[Available data]
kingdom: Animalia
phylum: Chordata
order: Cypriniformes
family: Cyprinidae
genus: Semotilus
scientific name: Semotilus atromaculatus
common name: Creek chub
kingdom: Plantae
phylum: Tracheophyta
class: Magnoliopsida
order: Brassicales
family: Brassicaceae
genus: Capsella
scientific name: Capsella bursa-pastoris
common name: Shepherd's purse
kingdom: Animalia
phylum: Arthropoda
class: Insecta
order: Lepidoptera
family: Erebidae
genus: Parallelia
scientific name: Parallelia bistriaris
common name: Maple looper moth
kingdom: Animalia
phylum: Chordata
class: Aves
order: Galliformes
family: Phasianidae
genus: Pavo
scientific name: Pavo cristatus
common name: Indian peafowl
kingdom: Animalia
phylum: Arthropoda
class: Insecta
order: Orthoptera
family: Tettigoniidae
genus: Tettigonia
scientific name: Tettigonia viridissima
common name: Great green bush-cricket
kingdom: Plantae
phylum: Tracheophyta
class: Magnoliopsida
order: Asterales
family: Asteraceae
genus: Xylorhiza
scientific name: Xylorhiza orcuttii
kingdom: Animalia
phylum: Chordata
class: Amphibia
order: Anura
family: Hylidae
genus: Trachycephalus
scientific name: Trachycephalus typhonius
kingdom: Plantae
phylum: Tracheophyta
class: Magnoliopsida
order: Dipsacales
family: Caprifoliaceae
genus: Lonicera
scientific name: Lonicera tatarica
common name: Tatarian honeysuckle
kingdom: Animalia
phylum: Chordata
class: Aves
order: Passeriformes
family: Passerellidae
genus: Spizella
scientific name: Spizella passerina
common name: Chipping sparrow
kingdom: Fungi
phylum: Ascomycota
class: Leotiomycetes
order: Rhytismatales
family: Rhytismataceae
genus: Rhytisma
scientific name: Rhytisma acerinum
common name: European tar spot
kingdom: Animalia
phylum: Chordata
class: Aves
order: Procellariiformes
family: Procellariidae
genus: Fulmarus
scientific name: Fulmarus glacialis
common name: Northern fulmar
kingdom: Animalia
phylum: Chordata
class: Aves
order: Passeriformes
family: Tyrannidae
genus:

[Exercise objective] Update the records above by replacing "scientific name" with "Latin name" wherever it occurs, and leave everything else unchanged.

[Complete response]
kingdom: Animalia
phylum: Chordata
order: Cypriniformes
family: Cyprinidae
genus: Semotilus
Latin name: Semotilus atromaculatus
common name: Creek chub
kingdom: Plantae
phylum: Tracheophyta
class: Magnoliopsida
order: Brassicales
family: Brassicaceae
genus: Capsella
Latin name: Capsella bursa-pastoris
common name: Shepherd's purse
kingdom: Animalia
phylum: Arthropoda
class: Insecta
order: Lepidoptera
family: Erebidae
genus: Parallelia
Latin name: Parallelia bistriaris
common name: Maple looper moth
kingdom: Animalia
phylum: Chordata
class: Aves
order: Galliformes
family: Phasianidae
genus: Pavo
Latin name: Pavo cristatus
common name: Indian peafowl
kingdom: Animalia
phylum: Arthropoda
class: Insecta
order: Orthoptera
family: Tettigoniidae
genus: Tettigonia
Latin name: Tettigonia viridissima
common name: Great green bush-cricket
kingdom: Plantae
phylum: Tracheophyta
class: Magnoliopsida
order: Asterales
family: Asteraceae
genus: Xylorhiza
Latin name: Xylorhiza orcuttii
kingdom: Animalia
phylum: Chordata
class: Amphibia
order: Anura
family: Hylidae
genus: Trachycephalus
Latin name: Trachycephalus typhonius
kingdom: Plantae
phylum: Tracheophyta
class: Magnoliopsida
order: Dipsacales
family: Caprifoliaceae
genus: Lonicera
Latin name: Lonicera tatarica
common name: Tatarian honeysuckle
kingdom: Animalia
phylum: Chordata
class: Aves
order: Passeriformes
family: Passerellidae
genus: Spizella
Latin name: Spizella passerina
common name: Chipping sparrow
kingdom: Fungi
phylum: Ascomycota
class: Leotiomycetes
order: Rhytismatales
family: Rhytismataceae
genus: Rhytisma
Latin name: Rhytisma acerinum
common name: European tar spot
kingdom: Animalia
phylum: Chordata
class: Aves
order: Procellariiformes
family: Procellariidae
genus: Fulmarus
Latin name: Fulmarus glacialis
common name: Northern fulmar
kingdom: Animalia
phylum: Chordata
class: Aves
order: Passeriformes
family: Tyrannidae
genus:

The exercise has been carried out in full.